At the same time, he believes that the TTP is losing its strength.
“They have differences and clashes among themselves,” he explained. “Then, there is the dearth of resources and volunteers, while the fighters are fatigued. The local population wants peace, so I don’t think they can continue longer in this situation. A low-key insurgency can prevail for the next 10 or 20 years, but it has become quite difficult for them to keep the full-scale insurgency going across the country.”
Mr Mohmand also said that the number of foreign militants has also been reduced to a few hundred.
“Up to 300 or 400 foreign militants remain in Pakistan,” he explained. “They are Uzbek, Chechen, Turkmen and Arabs.”
He admits that the army has its justifications for the strikes after nine soldiers were killed in an attack on the forces, but opposes the widespread action.

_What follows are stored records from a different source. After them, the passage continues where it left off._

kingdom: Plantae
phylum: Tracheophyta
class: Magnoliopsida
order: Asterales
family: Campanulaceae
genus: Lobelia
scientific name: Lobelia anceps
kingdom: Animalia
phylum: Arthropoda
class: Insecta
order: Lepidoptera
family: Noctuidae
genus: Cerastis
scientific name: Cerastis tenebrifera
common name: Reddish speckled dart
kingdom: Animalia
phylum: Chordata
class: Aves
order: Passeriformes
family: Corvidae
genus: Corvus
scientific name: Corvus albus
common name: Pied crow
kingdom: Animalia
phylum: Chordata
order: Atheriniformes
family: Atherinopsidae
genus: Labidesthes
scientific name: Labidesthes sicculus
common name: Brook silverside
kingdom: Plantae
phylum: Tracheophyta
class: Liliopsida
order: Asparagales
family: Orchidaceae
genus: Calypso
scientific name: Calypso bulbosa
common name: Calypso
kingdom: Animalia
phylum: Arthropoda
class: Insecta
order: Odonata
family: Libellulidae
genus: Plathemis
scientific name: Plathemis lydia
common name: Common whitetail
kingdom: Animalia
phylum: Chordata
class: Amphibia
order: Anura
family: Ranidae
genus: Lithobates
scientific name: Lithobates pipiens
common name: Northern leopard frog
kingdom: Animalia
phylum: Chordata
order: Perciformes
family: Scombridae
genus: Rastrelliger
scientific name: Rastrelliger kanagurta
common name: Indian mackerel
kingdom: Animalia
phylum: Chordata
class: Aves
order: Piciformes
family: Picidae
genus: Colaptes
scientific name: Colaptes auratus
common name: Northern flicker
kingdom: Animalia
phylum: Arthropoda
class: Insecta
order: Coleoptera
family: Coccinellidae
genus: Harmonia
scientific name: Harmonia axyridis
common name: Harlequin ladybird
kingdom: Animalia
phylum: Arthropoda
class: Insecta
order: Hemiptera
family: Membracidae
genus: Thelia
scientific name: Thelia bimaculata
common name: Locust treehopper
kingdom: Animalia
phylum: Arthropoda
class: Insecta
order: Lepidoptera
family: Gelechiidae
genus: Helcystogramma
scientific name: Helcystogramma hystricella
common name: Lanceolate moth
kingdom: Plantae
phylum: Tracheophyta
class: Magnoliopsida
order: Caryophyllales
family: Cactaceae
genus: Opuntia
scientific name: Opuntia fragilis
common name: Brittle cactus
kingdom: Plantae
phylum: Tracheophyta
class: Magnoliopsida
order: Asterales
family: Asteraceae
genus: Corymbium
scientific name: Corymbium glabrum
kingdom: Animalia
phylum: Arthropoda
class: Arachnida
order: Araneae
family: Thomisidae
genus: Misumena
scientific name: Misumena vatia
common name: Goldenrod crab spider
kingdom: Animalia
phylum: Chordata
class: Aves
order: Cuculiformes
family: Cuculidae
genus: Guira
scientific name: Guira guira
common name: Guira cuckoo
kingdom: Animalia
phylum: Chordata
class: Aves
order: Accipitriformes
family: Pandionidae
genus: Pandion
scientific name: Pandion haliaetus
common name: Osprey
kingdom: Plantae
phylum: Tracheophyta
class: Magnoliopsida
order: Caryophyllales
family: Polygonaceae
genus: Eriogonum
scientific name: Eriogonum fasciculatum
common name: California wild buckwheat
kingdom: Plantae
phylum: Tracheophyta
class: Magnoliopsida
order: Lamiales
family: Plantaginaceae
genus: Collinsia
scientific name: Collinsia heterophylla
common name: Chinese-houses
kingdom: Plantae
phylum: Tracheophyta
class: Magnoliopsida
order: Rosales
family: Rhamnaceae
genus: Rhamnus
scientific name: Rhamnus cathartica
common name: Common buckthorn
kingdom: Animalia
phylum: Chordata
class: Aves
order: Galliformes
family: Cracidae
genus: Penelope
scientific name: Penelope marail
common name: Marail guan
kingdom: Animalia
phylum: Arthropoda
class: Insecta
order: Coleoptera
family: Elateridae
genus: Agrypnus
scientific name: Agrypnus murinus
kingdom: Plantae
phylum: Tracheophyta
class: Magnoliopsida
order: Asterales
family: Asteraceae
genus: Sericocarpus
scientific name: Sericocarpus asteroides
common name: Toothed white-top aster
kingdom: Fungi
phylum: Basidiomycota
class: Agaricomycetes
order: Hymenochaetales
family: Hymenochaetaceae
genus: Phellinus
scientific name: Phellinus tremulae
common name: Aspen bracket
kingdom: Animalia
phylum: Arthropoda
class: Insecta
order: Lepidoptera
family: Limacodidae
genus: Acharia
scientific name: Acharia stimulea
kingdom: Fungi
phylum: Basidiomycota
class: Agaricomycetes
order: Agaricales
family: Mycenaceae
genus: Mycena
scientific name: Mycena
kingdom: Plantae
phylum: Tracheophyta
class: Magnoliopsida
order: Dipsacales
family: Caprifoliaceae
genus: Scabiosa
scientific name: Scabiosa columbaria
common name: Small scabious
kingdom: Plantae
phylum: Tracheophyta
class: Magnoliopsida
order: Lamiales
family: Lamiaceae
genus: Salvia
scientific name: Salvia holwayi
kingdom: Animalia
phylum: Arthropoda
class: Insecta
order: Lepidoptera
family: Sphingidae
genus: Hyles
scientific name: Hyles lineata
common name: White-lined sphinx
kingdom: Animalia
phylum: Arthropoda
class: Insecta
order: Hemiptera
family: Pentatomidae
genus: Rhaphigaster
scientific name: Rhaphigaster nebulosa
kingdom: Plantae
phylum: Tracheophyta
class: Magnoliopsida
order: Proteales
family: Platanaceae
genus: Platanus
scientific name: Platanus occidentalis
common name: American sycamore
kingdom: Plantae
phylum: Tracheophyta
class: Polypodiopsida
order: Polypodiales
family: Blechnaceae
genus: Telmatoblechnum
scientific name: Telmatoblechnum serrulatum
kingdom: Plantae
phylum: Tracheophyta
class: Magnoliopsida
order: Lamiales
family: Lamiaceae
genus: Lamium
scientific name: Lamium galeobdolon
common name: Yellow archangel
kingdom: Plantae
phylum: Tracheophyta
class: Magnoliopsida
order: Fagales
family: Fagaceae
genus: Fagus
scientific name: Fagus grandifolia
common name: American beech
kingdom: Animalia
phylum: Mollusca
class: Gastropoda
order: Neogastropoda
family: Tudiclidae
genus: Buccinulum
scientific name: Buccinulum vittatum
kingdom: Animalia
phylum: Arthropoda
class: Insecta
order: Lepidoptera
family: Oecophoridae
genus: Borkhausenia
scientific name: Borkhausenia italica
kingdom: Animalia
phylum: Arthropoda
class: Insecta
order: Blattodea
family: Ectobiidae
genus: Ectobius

“It was wrong to expand the area of operation,” he asserted. “The strikes should have been confined to recognised targets only.”
Asked about the possible result of the ongoing strikes and peace efforts, Mr Mohmand said that the government may be able to sign an accord with a faction of the TTP but several splinter groups would defy it.
“For a permanent solution, you will have to involve local tribesmen and disarm the militants through talks,” he said. “Then you can give them amnesty and include them in the mainstream on the assurance of the tribal elders.”